-- Excerpted passage --
□ □ □ □

“We’re sitting up there looking at each other, wondering, ‘What’s going on?'” said Fox Sports announcer Joe Buck.
It was two days after he’d witnessed the brawl of the fall: the American League’sbest pitcher, Pedro Martinez, taking down 72-year-old Yankees bench coach Don Zimmer in Game 3 of the American League Championship Series followed by a bull-pen skirmish that could result in criminal charges for Yankees pitcher Jeff Nelson and outfielder Karim Garcia.
It takes a lot to surprise Mr. Buck, who since 1996 has been the voice of the Yankees’ October championship runs.
“We all looked at each other and asked, ‘What in the world did we just witness?'” he said. “It was just weird.”
It was also the sourest note in what was otherwise a good, clean, if bare-knuckled fight between, arguably, the only two cities that love to hate each other more than Los Angeles and New York: Boston and New York. Sure, the Red Sox have their fans here-especially disgruntled Mets fans-but in a championship series, a city stakes its reputation on its home team, and neither Boston nor New York is ready to give up its good name without a fight.
Which is why so many New Yorkers felt like they’d gotten a 100-mile-an-hour knuckleball to the head when they read the editorial in The New York Times on Oct. 8. Propitiating the gods of objectivity, the board weighed in with a hopeful essay pining for the defeat of the New York Yankees, so that the Boston Red Sox could advance to play the Chicago Cubs in a tearful, one-of-them- has -to-win-now Boston-Chicago World Series.

□ □ □ □

-- Data provided --
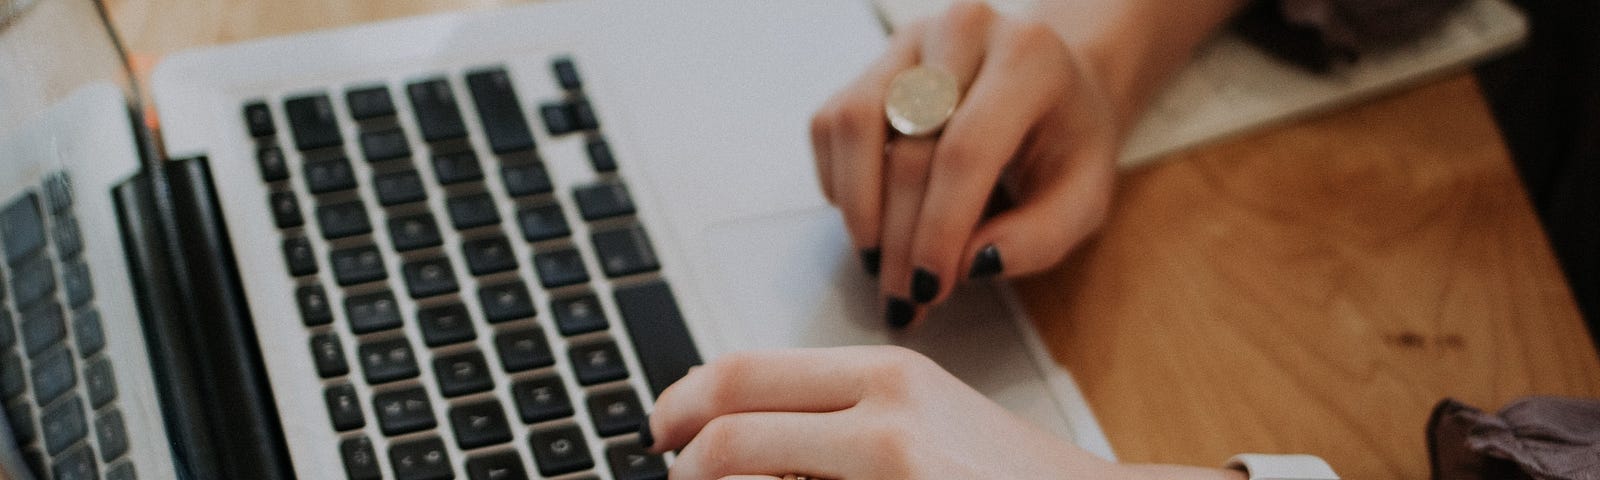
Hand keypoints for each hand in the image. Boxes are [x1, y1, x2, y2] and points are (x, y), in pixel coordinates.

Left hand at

□ □ □ □

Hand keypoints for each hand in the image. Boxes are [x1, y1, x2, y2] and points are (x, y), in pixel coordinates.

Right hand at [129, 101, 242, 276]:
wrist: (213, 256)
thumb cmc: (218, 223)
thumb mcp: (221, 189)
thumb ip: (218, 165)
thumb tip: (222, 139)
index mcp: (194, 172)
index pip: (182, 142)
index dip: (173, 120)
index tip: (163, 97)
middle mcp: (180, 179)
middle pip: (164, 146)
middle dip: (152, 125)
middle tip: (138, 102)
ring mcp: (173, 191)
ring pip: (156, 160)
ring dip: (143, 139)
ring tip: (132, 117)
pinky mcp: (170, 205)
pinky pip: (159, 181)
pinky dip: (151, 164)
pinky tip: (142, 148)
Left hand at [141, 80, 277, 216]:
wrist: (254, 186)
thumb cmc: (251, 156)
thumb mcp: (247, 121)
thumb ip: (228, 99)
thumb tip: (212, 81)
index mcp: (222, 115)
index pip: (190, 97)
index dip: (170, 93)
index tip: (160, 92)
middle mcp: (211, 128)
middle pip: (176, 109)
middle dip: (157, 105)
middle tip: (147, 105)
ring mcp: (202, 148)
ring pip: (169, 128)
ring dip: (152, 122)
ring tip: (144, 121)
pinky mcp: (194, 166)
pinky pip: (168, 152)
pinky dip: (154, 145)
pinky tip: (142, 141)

□ □ □ □

-- Task statement --
Name every person the article on the Yankees–Red Sox brawl identifies by name. The data plays no part in what is asked here.

-- Written answer --
Joe Buck, Pedro Martinez, Don Zimmer, Jeff Nelson, Karim Garcia